Stranger than fiction: Fauda, Wish You Were Here and The Measure
And why it's not always a compliment
I’ve been watching Fauda since season one but nothing prepared me for episodes 7 and 8 of season 5.
These two episodes are a dramatization of real events from October 7. If someone had written that plot in seasons 1 through 4, viewers would have thought the writers lost the plot. It’s extreme, apocalyptic and completely unbelievable.
And yet it happened. It’s our real story which is exactly what made it so painful to watch.
It reminded me of two books.
Jodi Picoult’s Wish You Were Here. If someone had written a novel before 2020 about a worldwide pandemic that grounded every plane, shuttered every city, and killed people at that scale, it would have seemed far-fetched. And then it was real, and suddenly the premise wasn’t fantasy or even pure fiction.
After the pandemic, I also read Nikki Ehrlich’s The Measure. The fictional premise is that everyone over 23 wakes up one morning to find a small box on their doorstep. Inside is an indestructible string, its length determined by how much life they have left. The questions that flow from that range from, ‘what do you do if you know how much time you have?’ to ‘what if your string and your partner’s are different lengths?’. It raises societal questions, ‘would you discriminate against a job candidate or a political candidate whose string was short?’ and ethical questions, ‘would a doctor bother saving you if they already knew your length?’

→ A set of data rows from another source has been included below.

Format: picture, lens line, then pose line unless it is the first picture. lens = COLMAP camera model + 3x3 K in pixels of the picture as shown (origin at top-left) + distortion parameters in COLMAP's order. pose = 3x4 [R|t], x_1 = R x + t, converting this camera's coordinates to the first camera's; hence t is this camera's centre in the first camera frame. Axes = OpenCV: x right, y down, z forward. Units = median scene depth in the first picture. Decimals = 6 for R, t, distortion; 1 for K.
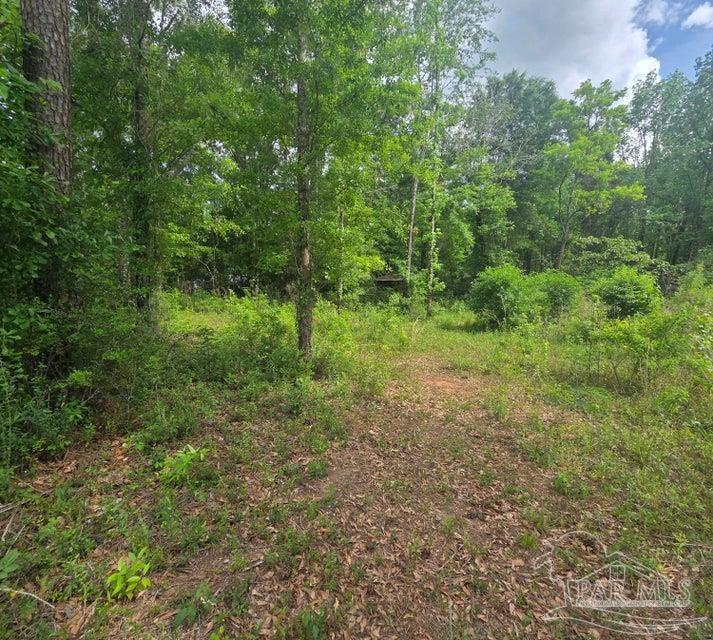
lens RADIAL K [[351.2, 0, 353.7], [0, 351.2, 319.2], [0, 0, 1]] dist [-0.000086, -0.003045]
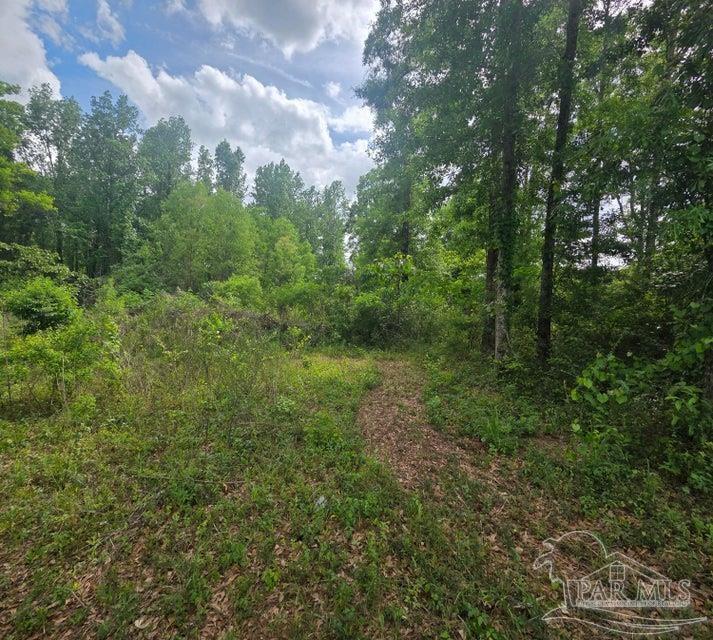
lens RADIAL K [[351.2, 0, 353.6], [0, 351.2, 314.9], [0, 0, 1]] dist [-0.000086, -0.003045]
pose [[0.202151, -0.057877, 0.977643, 0.015688], [0.102033, 0.994064, 0.037751, -0.000313], [-0.974025, 0.092120, 0.206857, -0.004176]]
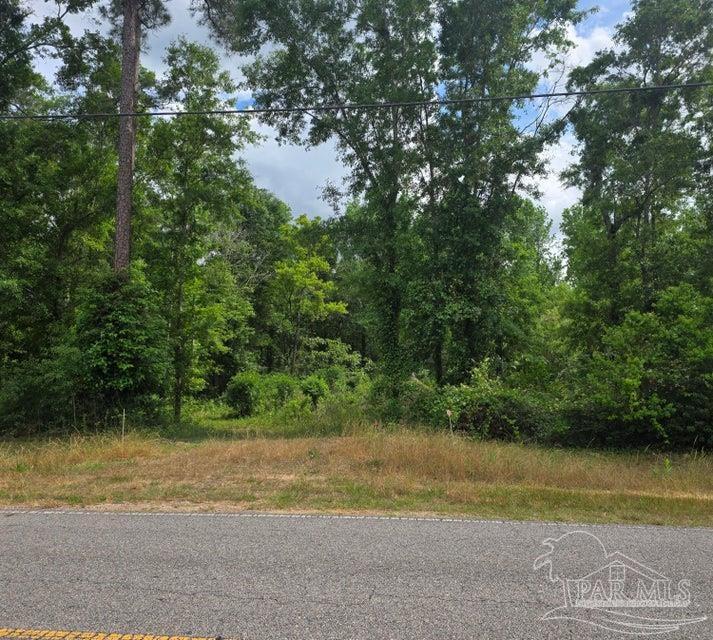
lens RADIAL K [[606.2, 0, 346.8], [0, 606.2, 330.8], [0, 0, 1]] dist [0.089460, -0.088215]
pose [[0.841082, 0.023599, 0.540392, -0.536783], [0.069394, 0.986085, -0.151069, 0.078690], [-0.536437, 0.164561, 0.827741, -1.194228]]
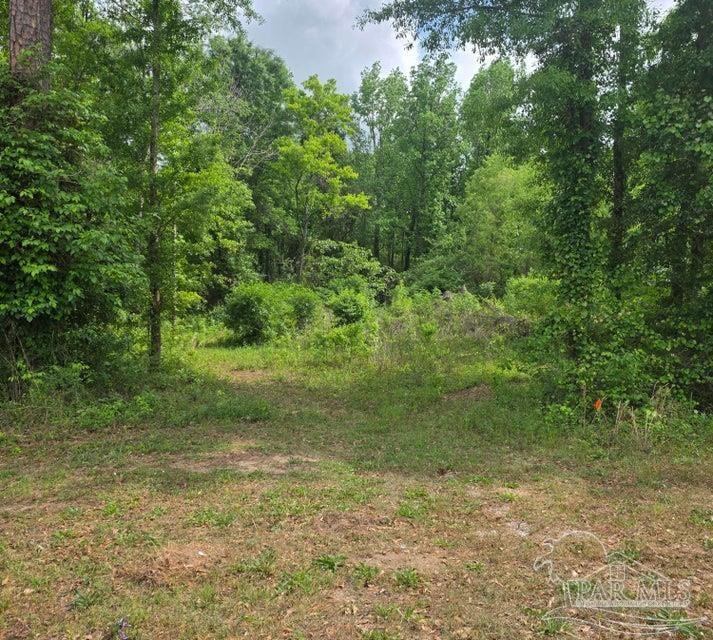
lens RADIAL K [[606.2, 0, 361.2], [0, 606.2, 325.7], [0, 0, 1]] dist [0.089460, -0.088215]
pose [[0.809319, -0.044113, 0.585711, -0.343933], [0.059759, 0.998185, -0.007395, 0.008619], [-0.584321, 0.040987, 0.810487, -0.576911]]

Having lived through something that would have seemed stranger than fiction before it happened, my mind opened up, less sure about the line between the plausible and the impossible, allowing me to enjoy the book tremendously.
We used to say “stranger than fiction” for a fun or quirky observation or a mildly amusing plot twist in real life.
It doesn’t feel like that anymore.
As my head and heart still hurt from Fauda, I think about how I felt and how my mind opened up reading Wish You Were Here and The Measure the common thread seems to be that it asks you to follow the questions, knowing just how crazy the world can be: What if this happened? What would you do?